==== Provided information ====

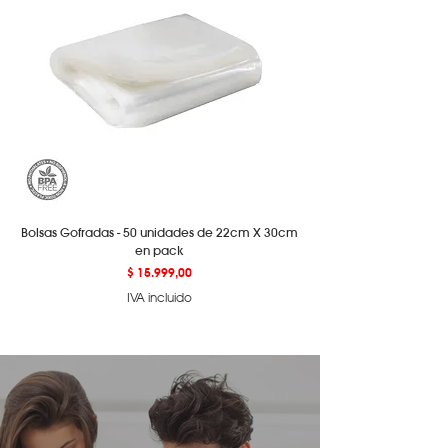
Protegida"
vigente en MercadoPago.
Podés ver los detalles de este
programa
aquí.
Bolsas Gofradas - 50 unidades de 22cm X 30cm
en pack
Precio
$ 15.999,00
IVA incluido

====

What to work on:
Everything in the entries above must be output again exactly, except the pictures.

Answer to the exercise:
Protegida"
vigente en MercadoPago.
Podés ver los detalles de este
programa
aquí.
Bolsas Gofradas - 50 unidades de 22cm X 30cm
en pack
Precio
$ 15.999,00
IVA incluido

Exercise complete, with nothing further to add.